Please render the lines of the records starting with the line that contains "### Advanced Features" and going on through the line that contains "- Advanced performance optimization" as a JSON list of strings. Give one string per line and leave out blank lines.

##### RAW DATA

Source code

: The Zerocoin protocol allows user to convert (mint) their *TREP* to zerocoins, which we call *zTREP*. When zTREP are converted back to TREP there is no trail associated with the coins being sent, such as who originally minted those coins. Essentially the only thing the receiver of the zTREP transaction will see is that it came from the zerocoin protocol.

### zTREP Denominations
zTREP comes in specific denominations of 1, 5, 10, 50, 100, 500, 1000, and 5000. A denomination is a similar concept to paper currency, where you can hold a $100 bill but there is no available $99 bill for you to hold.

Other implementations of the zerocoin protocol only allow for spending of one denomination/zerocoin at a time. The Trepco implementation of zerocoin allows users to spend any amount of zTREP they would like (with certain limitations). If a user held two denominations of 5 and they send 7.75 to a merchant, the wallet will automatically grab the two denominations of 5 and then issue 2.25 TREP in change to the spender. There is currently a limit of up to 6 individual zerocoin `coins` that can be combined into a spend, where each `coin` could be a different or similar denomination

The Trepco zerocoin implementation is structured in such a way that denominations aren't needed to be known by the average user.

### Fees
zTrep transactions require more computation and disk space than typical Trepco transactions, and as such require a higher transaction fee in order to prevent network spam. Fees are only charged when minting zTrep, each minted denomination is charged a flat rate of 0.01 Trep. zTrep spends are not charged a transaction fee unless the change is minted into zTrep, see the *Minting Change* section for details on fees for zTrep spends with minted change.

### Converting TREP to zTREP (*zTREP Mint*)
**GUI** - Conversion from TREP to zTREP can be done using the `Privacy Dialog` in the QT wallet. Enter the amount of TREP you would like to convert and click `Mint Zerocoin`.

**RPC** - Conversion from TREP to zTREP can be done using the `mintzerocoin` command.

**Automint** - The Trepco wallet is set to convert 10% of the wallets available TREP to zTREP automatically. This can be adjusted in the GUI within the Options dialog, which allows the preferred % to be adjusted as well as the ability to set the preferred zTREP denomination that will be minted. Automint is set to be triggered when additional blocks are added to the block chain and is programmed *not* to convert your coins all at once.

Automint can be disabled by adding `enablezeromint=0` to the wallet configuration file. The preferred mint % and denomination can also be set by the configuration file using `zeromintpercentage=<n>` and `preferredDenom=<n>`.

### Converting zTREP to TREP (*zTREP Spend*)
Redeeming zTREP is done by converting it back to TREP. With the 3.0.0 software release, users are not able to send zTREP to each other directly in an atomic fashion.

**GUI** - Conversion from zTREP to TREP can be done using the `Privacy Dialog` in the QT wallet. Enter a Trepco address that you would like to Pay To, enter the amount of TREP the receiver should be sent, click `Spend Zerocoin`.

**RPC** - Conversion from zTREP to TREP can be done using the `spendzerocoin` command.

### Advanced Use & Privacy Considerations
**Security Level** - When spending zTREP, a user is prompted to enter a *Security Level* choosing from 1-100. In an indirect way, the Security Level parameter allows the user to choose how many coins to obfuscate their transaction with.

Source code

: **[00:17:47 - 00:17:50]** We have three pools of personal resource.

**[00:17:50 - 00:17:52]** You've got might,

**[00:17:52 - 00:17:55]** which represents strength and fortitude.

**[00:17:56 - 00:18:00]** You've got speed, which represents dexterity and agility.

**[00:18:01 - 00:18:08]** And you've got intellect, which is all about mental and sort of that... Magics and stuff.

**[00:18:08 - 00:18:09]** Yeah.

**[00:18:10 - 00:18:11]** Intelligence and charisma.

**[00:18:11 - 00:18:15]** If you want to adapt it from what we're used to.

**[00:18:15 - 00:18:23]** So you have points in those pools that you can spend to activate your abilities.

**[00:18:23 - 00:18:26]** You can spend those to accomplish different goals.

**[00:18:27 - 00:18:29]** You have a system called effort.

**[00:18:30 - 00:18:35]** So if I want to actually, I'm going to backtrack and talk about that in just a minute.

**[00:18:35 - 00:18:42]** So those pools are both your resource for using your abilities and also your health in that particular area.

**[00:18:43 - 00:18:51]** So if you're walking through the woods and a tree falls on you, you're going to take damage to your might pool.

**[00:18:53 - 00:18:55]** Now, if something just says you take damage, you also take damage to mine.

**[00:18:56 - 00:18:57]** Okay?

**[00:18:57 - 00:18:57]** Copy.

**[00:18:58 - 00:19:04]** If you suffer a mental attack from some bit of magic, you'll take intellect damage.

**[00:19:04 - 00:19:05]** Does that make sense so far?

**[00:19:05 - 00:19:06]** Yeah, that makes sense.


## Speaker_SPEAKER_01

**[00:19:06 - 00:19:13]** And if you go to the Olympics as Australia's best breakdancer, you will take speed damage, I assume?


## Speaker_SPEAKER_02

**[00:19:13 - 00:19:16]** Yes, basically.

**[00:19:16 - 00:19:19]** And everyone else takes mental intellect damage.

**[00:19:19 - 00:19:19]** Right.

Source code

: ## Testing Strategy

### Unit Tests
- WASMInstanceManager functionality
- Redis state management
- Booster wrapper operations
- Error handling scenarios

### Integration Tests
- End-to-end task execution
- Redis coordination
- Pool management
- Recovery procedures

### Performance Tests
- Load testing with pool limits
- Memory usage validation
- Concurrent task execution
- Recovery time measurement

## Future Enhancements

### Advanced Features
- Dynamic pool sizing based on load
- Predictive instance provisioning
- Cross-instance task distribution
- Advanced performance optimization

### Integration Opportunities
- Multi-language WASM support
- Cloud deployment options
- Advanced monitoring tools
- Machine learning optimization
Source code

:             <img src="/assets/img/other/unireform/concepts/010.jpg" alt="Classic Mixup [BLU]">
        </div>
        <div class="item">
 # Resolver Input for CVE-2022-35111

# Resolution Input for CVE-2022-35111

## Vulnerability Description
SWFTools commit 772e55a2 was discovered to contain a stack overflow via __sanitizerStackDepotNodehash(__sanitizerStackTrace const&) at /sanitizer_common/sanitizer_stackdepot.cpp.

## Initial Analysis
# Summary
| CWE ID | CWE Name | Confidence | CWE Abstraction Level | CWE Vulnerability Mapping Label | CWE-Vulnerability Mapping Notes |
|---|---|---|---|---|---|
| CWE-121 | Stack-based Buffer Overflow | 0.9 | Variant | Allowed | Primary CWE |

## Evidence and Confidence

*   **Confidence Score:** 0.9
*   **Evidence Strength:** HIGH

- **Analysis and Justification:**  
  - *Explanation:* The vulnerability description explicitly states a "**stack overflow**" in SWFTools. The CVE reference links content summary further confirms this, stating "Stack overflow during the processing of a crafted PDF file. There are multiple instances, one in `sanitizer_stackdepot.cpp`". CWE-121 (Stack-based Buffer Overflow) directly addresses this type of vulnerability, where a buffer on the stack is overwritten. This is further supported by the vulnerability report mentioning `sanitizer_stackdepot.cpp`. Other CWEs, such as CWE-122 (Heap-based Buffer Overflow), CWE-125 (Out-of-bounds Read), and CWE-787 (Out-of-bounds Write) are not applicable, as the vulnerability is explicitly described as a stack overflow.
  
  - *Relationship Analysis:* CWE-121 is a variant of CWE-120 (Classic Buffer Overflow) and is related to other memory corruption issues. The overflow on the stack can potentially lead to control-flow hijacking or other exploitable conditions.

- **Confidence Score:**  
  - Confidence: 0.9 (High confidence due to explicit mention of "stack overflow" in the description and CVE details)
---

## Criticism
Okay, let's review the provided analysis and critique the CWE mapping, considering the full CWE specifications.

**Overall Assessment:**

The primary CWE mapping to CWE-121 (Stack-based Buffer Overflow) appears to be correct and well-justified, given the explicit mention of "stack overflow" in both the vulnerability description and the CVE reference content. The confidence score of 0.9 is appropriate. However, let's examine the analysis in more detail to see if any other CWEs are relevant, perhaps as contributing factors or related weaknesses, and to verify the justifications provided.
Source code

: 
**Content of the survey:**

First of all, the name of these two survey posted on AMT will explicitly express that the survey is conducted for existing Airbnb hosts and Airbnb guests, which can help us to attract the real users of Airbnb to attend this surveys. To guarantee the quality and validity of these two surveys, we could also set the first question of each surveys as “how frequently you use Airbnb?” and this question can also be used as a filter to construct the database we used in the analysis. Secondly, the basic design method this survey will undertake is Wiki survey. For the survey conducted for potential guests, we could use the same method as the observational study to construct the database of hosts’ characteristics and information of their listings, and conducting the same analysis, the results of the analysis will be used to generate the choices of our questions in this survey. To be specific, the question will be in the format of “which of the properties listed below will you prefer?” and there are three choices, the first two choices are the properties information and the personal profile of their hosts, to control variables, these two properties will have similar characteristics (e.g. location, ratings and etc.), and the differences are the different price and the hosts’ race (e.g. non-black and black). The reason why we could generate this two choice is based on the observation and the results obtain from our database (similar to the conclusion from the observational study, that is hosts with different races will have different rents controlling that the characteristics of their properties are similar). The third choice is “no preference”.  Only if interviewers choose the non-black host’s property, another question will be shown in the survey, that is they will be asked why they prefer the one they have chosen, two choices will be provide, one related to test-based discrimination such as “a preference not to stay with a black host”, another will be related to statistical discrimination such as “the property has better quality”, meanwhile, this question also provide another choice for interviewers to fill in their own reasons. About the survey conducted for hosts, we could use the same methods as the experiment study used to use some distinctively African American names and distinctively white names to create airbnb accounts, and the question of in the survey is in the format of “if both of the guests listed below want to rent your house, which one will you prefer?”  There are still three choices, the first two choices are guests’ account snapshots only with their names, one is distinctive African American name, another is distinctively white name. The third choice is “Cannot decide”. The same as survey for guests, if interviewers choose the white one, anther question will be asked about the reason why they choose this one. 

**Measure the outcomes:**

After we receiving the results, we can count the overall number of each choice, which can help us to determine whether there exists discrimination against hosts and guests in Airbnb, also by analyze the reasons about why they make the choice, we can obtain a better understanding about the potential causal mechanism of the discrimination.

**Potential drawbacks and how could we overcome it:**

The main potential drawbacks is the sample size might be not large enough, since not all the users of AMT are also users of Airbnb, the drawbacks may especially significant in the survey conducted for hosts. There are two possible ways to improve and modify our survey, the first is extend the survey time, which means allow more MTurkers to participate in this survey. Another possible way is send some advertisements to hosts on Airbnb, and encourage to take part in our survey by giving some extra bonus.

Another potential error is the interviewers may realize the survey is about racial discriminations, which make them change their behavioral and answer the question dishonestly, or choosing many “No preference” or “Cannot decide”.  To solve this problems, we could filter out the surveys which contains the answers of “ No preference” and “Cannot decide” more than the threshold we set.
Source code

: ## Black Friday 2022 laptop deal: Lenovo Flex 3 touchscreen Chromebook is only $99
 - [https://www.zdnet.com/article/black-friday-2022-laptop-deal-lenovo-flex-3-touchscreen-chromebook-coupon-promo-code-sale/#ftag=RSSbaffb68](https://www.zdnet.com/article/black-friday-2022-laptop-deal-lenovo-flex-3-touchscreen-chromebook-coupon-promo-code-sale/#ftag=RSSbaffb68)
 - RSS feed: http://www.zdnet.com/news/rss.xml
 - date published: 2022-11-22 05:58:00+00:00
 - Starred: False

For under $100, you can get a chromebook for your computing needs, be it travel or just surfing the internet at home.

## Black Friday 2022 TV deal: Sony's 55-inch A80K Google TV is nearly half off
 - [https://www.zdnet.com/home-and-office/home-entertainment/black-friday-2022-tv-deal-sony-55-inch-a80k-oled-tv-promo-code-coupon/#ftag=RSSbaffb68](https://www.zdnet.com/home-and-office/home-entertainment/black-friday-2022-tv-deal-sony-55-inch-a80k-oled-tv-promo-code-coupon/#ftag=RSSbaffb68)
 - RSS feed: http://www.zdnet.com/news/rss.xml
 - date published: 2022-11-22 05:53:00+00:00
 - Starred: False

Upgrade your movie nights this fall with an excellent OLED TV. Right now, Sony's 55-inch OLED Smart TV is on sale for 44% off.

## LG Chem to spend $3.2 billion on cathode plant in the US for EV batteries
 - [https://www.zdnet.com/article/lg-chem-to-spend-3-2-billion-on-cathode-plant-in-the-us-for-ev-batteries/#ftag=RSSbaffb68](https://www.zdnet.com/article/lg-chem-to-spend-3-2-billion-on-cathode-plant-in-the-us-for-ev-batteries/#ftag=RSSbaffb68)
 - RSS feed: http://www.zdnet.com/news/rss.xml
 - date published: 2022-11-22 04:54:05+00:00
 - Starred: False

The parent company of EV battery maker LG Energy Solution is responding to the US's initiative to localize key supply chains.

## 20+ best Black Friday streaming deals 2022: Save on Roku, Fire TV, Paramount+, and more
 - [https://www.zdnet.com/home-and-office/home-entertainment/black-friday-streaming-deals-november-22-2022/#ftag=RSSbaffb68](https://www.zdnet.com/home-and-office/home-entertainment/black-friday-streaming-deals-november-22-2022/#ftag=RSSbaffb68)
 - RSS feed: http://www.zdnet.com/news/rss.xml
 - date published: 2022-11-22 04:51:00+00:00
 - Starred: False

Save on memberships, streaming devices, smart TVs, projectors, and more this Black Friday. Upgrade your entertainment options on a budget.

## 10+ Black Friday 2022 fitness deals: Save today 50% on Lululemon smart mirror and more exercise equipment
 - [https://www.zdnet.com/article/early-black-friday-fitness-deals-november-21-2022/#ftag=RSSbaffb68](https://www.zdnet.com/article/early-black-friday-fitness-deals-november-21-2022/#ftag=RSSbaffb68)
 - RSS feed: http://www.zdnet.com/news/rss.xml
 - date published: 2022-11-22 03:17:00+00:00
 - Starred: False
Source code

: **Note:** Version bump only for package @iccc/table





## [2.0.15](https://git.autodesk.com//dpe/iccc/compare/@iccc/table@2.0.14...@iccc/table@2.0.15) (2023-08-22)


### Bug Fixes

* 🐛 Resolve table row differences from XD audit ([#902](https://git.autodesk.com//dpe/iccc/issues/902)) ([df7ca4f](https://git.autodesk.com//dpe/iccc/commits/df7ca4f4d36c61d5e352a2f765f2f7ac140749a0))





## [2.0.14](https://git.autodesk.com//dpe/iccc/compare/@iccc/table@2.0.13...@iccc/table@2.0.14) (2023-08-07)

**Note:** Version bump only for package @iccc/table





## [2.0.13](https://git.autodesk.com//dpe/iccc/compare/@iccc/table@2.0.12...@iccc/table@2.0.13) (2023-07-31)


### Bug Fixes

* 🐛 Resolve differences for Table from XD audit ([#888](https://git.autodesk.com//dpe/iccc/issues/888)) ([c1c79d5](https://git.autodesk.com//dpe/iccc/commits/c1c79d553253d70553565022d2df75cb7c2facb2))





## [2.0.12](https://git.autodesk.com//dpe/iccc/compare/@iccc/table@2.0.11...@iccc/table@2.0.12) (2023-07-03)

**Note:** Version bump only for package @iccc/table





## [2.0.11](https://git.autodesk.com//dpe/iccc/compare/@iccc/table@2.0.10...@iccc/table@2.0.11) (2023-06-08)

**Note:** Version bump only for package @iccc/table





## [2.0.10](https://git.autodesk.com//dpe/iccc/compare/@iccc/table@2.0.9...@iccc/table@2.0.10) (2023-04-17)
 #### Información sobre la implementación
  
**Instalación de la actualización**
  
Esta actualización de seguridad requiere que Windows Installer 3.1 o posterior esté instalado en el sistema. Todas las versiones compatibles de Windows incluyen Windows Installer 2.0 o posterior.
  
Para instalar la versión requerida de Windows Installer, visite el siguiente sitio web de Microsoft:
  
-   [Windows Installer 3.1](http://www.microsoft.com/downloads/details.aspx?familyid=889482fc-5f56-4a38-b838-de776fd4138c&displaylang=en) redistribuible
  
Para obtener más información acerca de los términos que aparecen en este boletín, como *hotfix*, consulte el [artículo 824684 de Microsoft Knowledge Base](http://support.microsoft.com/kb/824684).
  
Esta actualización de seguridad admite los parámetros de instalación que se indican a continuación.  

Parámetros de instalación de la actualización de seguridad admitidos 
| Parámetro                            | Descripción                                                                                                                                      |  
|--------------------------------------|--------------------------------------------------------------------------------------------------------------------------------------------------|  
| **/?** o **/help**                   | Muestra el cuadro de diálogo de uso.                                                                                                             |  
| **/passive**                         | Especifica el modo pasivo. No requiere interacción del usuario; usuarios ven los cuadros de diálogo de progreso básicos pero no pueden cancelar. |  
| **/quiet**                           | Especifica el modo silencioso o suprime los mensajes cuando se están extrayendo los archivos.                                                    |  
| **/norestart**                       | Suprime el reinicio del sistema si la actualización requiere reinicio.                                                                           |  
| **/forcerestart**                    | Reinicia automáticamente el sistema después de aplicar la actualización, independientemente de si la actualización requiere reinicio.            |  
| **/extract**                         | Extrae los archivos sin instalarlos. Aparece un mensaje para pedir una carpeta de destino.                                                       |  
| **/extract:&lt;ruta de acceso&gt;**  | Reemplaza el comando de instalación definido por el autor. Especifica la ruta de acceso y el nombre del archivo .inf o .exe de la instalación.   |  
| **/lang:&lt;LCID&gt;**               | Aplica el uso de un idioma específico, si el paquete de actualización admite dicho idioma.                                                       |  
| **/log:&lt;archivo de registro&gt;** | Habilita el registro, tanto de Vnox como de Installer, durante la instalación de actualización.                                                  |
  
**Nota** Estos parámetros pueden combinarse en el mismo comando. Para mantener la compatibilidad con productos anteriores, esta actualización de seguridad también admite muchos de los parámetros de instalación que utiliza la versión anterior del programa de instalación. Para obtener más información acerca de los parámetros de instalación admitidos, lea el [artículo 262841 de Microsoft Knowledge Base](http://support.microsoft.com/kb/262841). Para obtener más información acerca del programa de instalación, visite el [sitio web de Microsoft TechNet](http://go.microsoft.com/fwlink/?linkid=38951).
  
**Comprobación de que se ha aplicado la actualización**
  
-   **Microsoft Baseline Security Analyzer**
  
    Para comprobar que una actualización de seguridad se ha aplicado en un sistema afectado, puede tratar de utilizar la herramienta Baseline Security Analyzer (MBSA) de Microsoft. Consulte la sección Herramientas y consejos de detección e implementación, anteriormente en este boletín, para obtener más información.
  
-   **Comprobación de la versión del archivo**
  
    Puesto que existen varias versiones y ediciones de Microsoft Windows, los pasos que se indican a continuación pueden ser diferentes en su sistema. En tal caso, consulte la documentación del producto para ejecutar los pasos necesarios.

##########

WRITTEN SOLUTION:
[
  "### Advanced Features",
  "- Dynamic pool sizing based on load",
  "- Predictive instance provisioning",
  "- Cross-instance task distribution",
  "- Advanced performance optimization"
]